From Casetext: Smarter Legal Research

In re Bryant

United States Bankruptcy Court, E.D. North Carolina, Raleigh Division
Jun 15, 2011
CASE NO. 11-02749-8-SWH (Bankr. E.D.N.C. Jun. 15, 2011)

Opinion

CASE NO. 11-02749-8-SWH.

June 15, 2011


ORDER DENYING APPLICATION TO EMPLOY COUNSEL


The matter before the court is the debtors' application to employ Trawick H. Stubbs, Jr. and Stubbs Perdue, P.A. as chapter 11 counsel. A hearing took place in Raleigh, North Carolina, on May 12, 2011. At the conclusion of the hearing, the court ruled from the bench to deny the application. As a result, and in order to provide for the debtors additional time in which to secure counsel, the deadlines to object to discharge, dischargeability, and exemptions were extended by separate order. This opinion provides the basis for the court's bench ruling.

Ronald S. Bryant and Deborah D. Bryant filed a petition for relief under chapter 11 of the Bankruptcy Code on April 7, 2011. The male debtor is the sole shareholder of TP, Inc., ("TP") which filed a petition under chapter 11 on March 1, 2010. Stubbs Perdue, P.A. previously was approved as debtor's counsel in TP's case. The debtors jointly filed an application to employ Trawick H. Stubbs, Jr. and Stubbs Perdue, P.A. as counsel in their individual case on April 12, 2011. The bankruptcy administrator filed an objection to that application on April 28, 2011.

In support of the application to employ, debtors state that Trawick H. Stubbs, Jr. and Stubbs Perdue, P.A. do not hold or represent an interest adverse to the estate and are disinterested within the meaning of § 327(a) of the Bankruptcy Code. In addition, debtors contend that if the application is not approved, the debtors will have difficulty providing a retainer to other counsel, and thus be unable to secure substitute counsel.

The bankruptcy administrator contends, citing §§ 327(a) and 327(c), as well as Rule 1.7 of the North Carolina Rules of Professional Conduct, that because an actual conflict of interest arises from the representation of debtors and TP by Trawick H. Stubbs, Jr. and Stubbs Perdue, P.A., they hold an interest adverse to this estate, and are, in fact, not disinterested, and thus are ineligible for retention by the debtors.

DISCUSSION

Section 327(a) of the Code sets out the criteria for the employment of debtor's counsel:

[T]he trustee, with the court's approval, may employ one or more attorneys, accountants, appraisers, auctioneers, or other professional persons, that do not hold or represent an interest adverse to the estate, and that are disinterested persons, to represent or assist the trustee in carrying out the trustee's duties under this title.

A "disinterested person" is defined under § 101(14)(c) as one who "does not have an interest materially adverse to the interest of the estate or of any class of creditors or equity security holders, by reason of any direct or indirect relationship to, connection with, or interest in, the debtor, for any other reason." Furthermore, § 327(c) provides:

A person is not disqualified for employment . . . solely because of such person's employment by or representation of a creditor, unless there is objection by another creditor or the United States trustee, in which case the court shall disapprove such employment if there is an actual conflict of interest.

● **Written problem A**
Answer these from the court order:
(i) On what date was the hearing held in Raleigh?
(ii) When did TP, Inc. file its chapter 11 petition?
(iii) On what date did the bankruptcy administrator file an objection to the application?
● **Written problem B**
Write out, word for word, the part of the court order between "A person is" and "conflict of interest.", inclusive.
You won't need the entries to complete anything here.

● **Dataset entries**
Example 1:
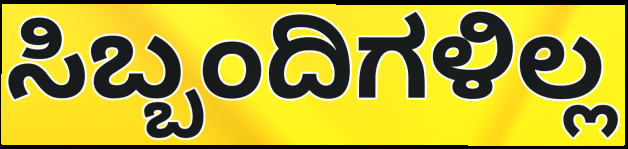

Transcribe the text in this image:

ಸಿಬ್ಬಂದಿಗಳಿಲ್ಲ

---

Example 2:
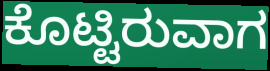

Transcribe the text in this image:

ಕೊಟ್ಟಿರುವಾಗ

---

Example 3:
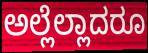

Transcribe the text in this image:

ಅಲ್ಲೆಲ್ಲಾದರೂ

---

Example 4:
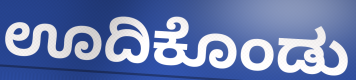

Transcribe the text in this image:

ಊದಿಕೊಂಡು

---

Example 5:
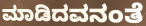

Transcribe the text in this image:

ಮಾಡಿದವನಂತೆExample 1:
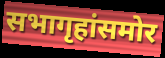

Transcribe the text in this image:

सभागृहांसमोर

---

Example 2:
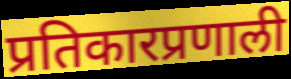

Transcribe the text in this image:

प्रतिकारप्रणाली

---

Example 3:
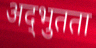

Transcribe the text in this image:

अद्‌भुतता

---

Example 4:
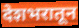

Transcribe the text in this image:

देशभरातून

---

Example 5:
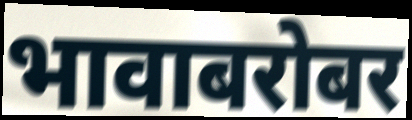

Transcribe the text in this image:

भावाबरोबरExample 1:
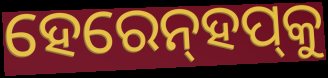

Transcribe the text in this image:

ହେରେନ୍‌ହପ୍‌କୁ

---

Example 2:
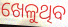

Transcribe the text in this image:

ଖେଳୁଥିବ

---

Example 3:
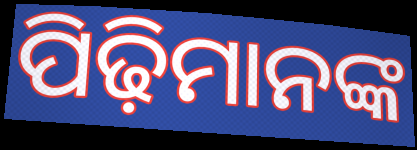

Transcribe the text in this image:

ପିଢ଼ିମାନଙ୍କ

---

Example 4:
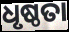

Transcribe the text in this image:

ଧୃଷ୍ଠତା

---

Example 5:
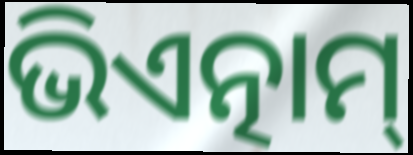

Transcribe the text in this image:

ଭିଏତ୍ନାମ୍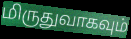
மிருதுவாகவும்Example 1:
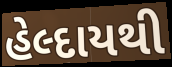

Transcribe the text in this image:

● **Complete answer A**
(i) May 12, 2011
(ii) March 1, 2010
(iii) April 28, 2011

● **Complete answer B**
A person is not disqualified for employment . . . solely because of such person's employment by or representation of a creditor, unless there is objection by another creditor or the United States trustee, in which case the court shall disapprove such employment if there is an actual conflict of interest.